Consigne 1: Reprenez mot pour mot le passage du texte sur les prières dans la rue à Nantes, de « L'initiative n'a pas, on » à « la même chose. ».

Extrait du texte:

Prières dans la rue à Nantes
"Des prières dans la rue à Nantes", c'est ainsi que le quotidien nantais Presse-Océan a annoncé, non sans sensationnalisme, la tenue, ce 24 avril, dans la capitale bretonne, d'un rassemblement œcuménique des trois principales obédiences chrétiennes à l'occasion de la fête de Pâque. Certes, il n'y a pas eu de messe, et les représentants des Églises catholiques, protestantes et orthodoxes étaient en civil, mais on a chanté force cantiques avant de s'échanger des œufs.
L'initiative n'a pas, on s'en doute, fait l'unanimité. Le ministre de l'intérieur et des cultes n'avait-il pas annoncé quelques semaines auparavant : "La rue n'est pas faite pour prier mais pour circuler" ? Il faut croire, cependant, que le téléphone marche mal entre Nantes et Paris car le conseiller régional UMP Franck Louvrier a tenu à rappeler que "la laïcité n'est pas la négation de la religion" – à moins, bien-sûr qu'il ne parlassent pas de la même chose.

Matériel fourni:
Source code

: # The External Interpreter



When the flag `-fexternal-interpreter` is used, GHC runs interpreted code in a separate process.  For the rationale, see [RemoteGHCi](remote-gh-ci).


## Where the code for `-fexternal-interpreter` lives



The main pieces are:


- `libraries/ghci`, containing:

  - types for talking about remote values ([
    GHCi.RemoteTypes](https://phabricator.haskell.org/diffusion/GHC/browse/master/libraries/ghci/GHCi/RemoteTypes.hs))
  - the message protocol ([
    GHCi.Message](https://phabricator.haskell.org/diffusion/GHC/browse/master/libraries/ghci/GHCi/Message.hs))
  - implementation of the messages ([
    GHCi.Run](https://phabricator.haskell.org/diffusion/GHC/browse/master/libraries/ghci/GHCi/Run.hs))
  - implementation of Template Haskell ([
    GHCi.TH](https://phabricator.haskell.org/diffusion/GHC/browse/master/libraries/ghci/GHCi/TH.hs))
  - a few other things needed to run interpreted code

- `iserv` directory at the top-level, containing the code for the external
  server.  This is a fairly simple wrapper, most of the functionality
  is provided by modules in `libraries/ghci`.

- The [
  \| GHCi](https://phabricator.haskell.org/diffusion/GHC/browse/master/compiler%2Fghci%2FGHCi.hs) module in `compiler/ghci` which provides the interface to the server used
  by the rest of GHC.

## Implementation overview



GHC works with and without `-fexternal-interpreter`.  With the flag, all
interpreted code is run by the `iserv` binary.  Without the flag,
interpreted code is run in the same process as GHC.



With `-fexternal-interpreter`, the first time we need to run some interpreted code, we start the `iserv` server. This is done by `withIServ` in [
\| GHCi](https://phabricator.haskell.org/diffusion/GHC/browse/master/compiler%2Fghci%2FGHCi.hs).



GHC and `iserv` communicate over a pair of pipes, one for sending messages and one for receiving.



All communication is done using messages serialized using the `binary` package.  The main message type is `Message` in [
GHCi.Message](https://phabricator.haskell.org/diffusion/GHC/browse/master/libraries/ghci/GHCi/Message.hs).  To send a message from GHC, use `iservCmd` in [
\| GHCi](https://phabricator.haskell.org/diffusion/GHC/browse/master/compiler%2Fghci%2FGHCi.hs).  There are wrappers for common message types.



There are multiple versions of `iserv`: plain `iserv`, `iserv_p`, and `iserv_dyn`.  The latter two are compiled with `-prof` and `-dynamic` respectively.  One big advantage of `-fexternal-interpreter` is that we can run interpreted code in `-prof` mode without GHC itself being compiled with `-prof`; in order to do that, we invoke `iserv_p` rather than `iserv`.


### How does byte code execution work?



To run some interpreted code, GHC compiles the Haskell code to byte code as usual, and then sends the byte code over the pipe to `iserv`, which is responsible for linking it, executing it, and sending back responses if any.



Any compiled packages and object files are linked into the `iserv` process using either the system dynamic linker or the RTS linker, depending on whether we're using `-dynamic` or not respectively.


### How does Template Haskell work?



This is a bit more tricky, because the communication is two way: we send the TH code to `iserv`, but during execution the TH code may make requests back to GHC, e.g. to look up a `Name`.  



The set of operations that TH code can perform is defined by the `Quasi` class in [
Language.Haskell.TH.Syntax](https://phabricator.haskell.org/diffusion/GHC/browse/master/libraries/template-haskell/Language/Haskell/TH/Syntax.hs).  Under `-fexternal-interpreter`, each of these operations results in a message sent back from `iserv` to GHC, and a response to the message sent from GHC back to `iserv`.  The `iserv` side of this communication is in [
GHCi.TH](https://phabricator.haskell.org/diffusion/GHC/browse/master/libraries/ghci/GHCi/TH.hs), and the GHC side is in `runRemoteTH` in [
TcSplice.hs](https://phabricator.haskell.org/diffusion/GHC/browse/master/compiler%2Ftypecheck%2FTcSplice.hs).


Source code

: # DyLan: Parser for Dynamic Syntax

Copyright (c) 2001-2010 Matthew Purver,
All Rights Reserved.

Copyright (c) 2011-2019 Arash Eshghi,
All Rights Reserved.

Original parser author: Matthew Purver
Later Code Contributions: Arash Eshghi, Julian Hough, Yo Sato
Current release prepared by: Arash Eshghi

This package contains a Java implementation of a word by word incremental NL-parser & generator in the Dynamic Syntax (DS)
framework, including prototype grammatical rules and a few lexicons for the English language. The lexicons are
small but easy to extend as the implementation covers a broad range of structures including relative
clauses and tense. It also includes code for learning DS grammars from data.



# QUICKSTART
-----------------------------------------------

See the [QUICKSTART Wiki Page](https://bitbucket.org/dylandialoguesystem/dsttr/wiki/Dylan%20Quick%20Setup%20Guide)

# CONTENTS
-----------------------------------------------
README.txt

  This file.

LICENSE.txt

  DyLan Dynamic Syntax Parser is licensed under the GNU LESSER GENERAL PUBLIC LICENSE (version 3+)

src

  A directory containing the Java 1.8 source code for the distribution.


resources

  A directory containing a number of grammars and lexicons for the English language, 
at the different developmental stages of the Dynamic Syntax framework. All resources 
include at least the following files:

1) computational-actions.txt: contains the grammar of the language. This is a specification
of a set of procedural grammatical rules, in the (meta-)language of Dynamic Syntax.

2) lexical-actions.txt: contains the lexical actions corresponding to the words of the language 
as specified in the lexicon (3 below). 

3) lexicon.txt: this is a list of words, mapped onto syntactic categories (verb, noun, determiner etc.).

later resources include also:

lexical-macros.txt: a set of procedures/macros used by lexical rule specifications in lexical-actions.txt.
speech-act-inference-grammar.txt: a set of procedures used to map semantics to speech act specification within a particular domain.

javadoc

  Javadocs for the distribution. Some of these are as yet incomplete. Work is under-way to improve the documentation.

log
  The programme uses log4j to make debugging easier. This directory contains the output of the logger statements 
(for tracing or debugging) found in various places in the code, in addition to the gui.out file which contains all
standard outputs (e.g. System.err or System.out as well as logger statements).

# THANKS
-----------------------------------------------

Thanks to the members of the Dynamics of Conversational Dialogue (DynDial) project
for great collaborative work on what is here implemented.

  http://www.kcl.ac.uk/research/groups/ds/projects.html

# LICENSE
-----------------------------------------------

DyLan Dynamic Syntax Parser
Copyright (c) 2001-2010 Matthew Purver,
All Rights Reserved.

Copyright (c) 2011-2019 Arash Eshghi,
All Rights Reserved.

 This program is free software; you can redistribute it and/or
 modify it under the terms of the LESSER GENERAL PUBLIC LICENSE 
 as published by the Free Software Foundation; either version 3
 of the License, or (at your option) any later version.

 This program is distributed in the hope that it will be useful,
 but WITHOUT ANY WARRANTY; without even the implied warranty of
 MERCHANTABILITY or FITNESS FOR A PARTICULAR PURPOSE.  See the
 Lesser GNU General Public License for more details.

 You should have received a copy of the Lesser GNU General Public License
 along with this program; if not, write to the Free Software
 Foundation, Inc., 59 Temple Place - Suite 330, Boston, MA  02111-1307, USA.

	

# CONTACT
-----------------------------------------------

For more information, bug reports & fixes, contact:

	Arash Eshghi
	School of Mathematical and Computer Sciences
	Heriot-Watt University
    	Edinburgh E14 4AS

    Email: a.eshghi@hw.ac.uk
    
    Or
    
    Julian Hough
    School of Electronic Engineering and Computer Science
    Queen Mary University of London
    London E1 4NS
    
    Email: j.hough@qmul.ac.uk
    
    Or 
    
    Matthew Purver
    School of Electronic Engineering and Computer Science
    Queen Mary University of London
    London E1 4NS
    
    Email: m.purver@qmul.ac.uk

...

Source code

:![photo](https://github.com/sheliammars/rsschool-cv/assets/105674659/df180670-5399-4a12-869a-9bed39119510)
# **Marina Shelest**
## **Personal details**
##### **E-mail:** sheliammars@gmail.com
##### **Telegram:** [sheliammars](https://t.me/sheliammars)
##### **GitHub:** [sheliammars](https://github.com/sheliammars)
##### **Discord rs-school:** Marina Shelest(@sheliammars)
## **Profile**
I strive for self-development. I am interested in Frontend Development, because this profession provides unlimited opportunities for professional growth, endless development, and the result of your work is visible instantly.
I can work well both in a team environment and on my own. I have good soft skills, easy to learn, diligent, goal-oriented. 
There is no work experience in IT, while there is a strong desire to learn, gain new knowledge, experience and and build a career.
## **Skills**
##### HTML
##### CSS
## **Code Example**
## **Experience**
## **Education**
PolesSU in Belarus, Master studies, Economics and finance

Consigne 2: Reproduisez à l'identique, et seulement elles, les lignes des enregistrements allant de la ligne contenant « Original parser author: Matthew Purver » à la ligne contenant « LICENSE.txt », ces deux lignes comprises.

Réponse rédigée 1:
L'initiative n'a pas, on s'en doute, fait l'unanimité. Le ministre de l'intérieur et des cultes n'avait-il pas annoncé quelques semaines auparavant : "La rue n'est pas faite pour prier mais pour circuler" ? Il faut croire, cependant, que le téléphone marche mal entre Nantes et Paris car le conseiller régional UMP Franck Louvrier a tenu à rappeler que "la laïcité n'est pas la négation de la religion" – à moins, bien-sûr qu'il ne parlassent pas de la même chose.

Réponse rédigée 2:
Original parser author: Matthew Purver
Later Code Contributions: Arash Eshghi, Julian Hough, Yo Sato
Current release prepared by: Arash Eshghi

This package contains a Java implementation of a word by word incremental NL-parser & generator in the Dynamic Syntax (DS)
framework, including prototype grammatical rules and a few lexicons for the English language. The lexicons are
small but easy to extend as the implementation covers a broad range of structures including relative
clauses and tense. It also includes code for learning DS grammars from data.



# QUICKSTART
-----------------------------------------------

See the [QUICKSTART Wiki Page](https://bitbucket.org/dylandialoguesystem/dsttr/wiki/Dylan%20Quick%20Setup%20Guide)

# CONTENTS
-----------------------------------------------
README.txt

  This file.

LICENSE.txt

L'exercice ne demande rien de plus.